SERIE DI COMPITI
a - Nel testo sulla solitudine, quale romanzo di Richard Powers viene citato?
b - Prosegua il testo sulla solitudine a partire dal punto in cui si interrompe.

═══ TESTO DELLA PAGINA

SUL MONDO STAVA SCENDENDO IL BUIO: A PROPOSITO DI SOLITUDINE

Sono stata, negli anni, compagna di strada di due cani, un pesce rosso, un criceto, due pogone, che negli ultimi undici mesi sono andate nel paradiso di draghi (che include anche quelli piccoletti) e, attualmente, di due gatti. Ho conversato con piante di yucca e converso ogni sera con resistenti plumbago, rigogliosi cespugli di lavanda e rosmarino, rose insidiate dalle lumache, ostinati limoni, infestanti ma bellissime fragoline, gerani stentati, insospettabili felci.
Se vado indietro nel tempo, mi rendo conto che la mia frequentazione di specie non umane è aumentata recentemente. Se rifletto su quel che vedo nei social, mi rendo conto che le dosi di empatia, tenerezza, fiducia, anche e forse soprattutto da parte di coloro che si presentano come spietati, vengono riservate alle piante e agli animali. Dunque ha ragione Richard Powers, l’autore del molto premiato “Il sussurro del mondo” quando dice:
“Nella maggior parte di noi c’è ancora un po’ di animismo o panteismo, un tipo di credo che proviene dalla nostra infanzia personale e dalla giovinezza della civiltà umana. Tutti noi soffriamo di quello che gli psicologi chiamano “solitudine della specie umana”, l’ansia che deriva dal pensare che siamo qui da soli”.

══════
═══ DATI DA ESAMINARE

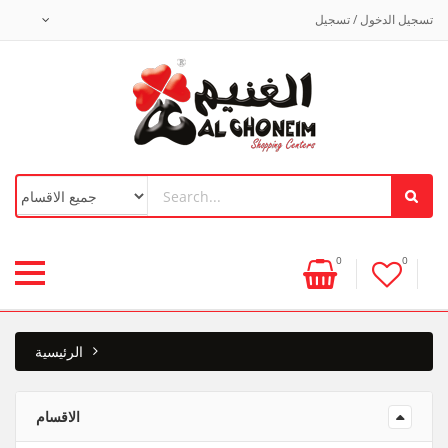
تسجيل الدخول / تسجيل
0
0
الرئيسية
الاقسام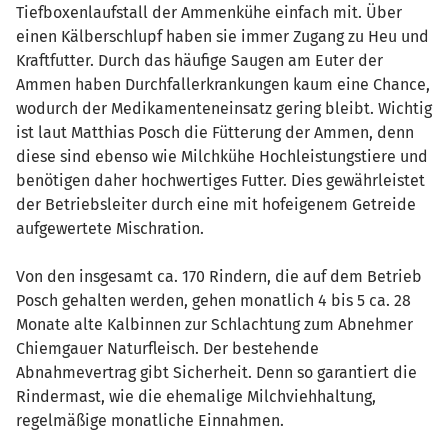
Tiefboxenlaufstall der Ammenkühe einfach mit. Über
einen Kälberschlupf haben sie immer Zugang zu Heu und
Kraftfutter. Durch das häufige Saugen am Euter der
Ammen haben Durchfallerkrankungen kaum eine Chance,
wodurch der Medikamenteneinsatz gering bleibt. Wichtig
ist laut Matthias Posch die Fütterung der Ammen, denn
diese sind ebenso wie Milchkühe Hochleistungstiere und
benötigen daher hochwertiges Futter. Dies gewährleistet
der Betriebsleiter durch eine mit hofeigenem Getreide
aufgewertete Mischration.
Von den insgesamt ca. 170 Rindern, die auf dem Betrieb
Posch gehalten werden, gehen monatlich 4 bis 5 ca. 28
Monate alte Kalbinnen zur Schlachtung zum Abnehmer
Chiemgauer Naturfleisch. Der bestehende
Abnahmevertrag gibt Sicherheit. Denn so garantiert die
Rindermast, wie die ehemalige Milchviehhaltung,
regelmäßige monatliche Einnahmen.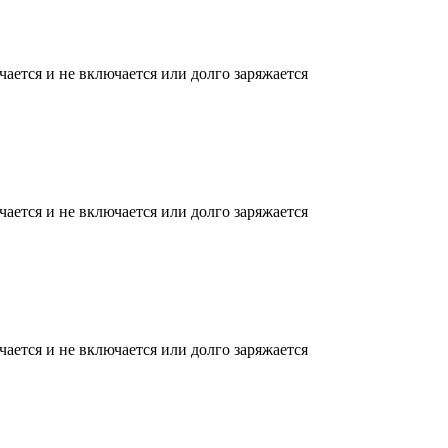
ается и не включается или долго заряжается
ается и не включается или долго заряжается
ается и не включается или долго заряжается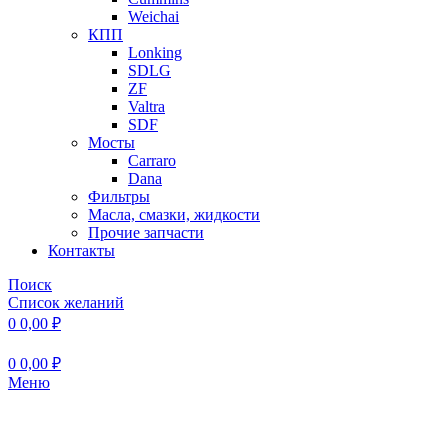
Weichai
КПП
Lonking
SDLG
ZF
Valtra
SDF
Мосты
Carraro
Dana
Фильтры
Масла, смазки, жидкости
Прочие запчасти
Контакты
Поиск
Список желаний
0
0,00
₽
0
0,00
₽
Меню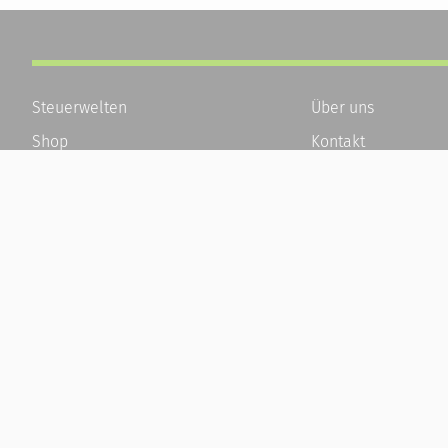
Steuerwelten
Über uns
Shop
Kontakt
Service
Karriere
Newsletter-Anmeldung
Häufige Fragen / F
Alle News
Kundenkonto
Steuererklärung Online
Kundenservice und
Referenz
Vertrag widerrufen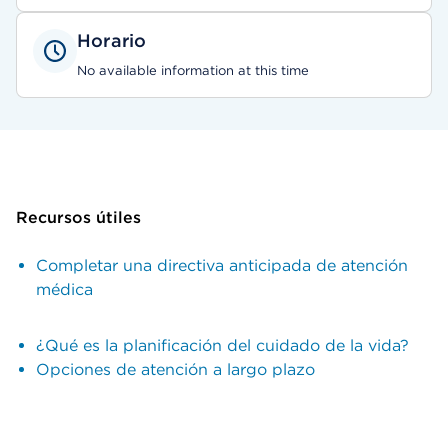
Horario
No available information at this time
Recursos útiles
Completar una directiva anticipada de atención
médica
¿Qué es la planificación del cuidado de la vida?
Opciones de atención a largo plazo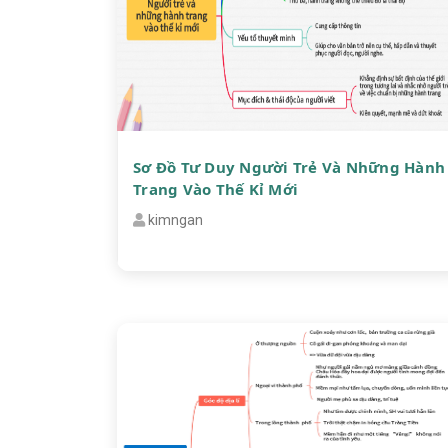
Sơ Đồ Tư Duy Người Trẻ Và Những Hành
Trang Vào Thế Kỉ Mới
kimngan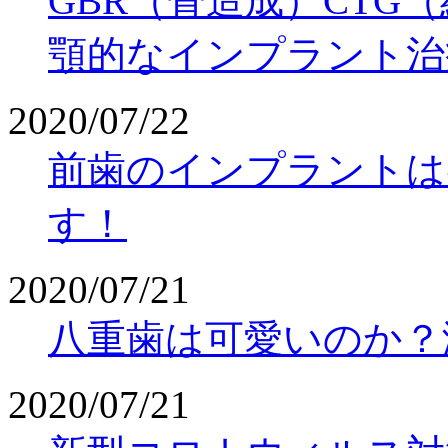
GBR（骨造成）CTG
顎的なインプラント治
2020/07/22
前歯のインプラントは
す！
2020/07/21
八重歯は可愛いのか？
2020/07/21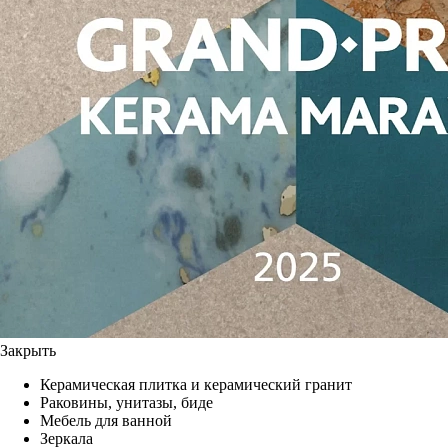
Закрыть
Керамическая плитка и керамический гранит
Раковины, унитазы, биде
Мебель для ванной
Зеркала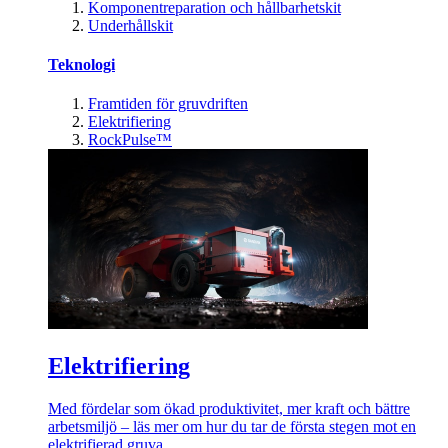
Komponentreparation och hållbarhetskit
Underhållskit
Teknologi
Framtiden för gruvdriften
Elektrifiering
RockPulse™
Elektrifiering
Med fördelar som ökad produktivitet, mer kraft och bättre
arbetsmiljö – läs mer om hur du tar de första stegen mot en
elektrifierad gruva.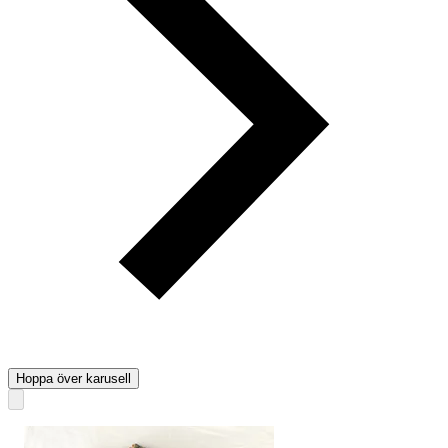
Hoppa över karusell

══════

RISPOSTE PER NUMERO
a - "Il sussurro del mondo".

b -
Ha ragione, ma non basta. Ovvero: è sacrosanto rivolgere le nostre attenzioni, di scrittori o di lettori o di persone, a tutto ciò che non degnavamo forse di uno sguardo, per amarlo e preservarlo. Ma come si fa a ritrovare quello spirito di comunità che a quanto pare è innato negli alberi e che un tempo era innato anche negli umani? Perché spesso si reagisce a ogni dolore, a ogni frustrazione, a ogni delusione, cercando un bersaglio e non fermandoci a riflettere. Mi colpisce, di nuovo, l’esistenza di punti in comune fra gli inveleniti dei social: spesso donne di mezza età, in quel momento di crisi e paura che spinge a proporre di noi un’immagine di seduzione, con scollature profonde e accavallo di gamba, come per chiedere, e chiederci, attenzione e ammirazione; spesso uomini di mezza età, meno attenti all’immagine e molto attenti alla condivisione di meme e filmati chediconotuttalaveritàchecièstatanascosta. E poi, cuccioli o anche cani e gatti in età ma affettuosi e docili, e rose in boccio e palme in balcone.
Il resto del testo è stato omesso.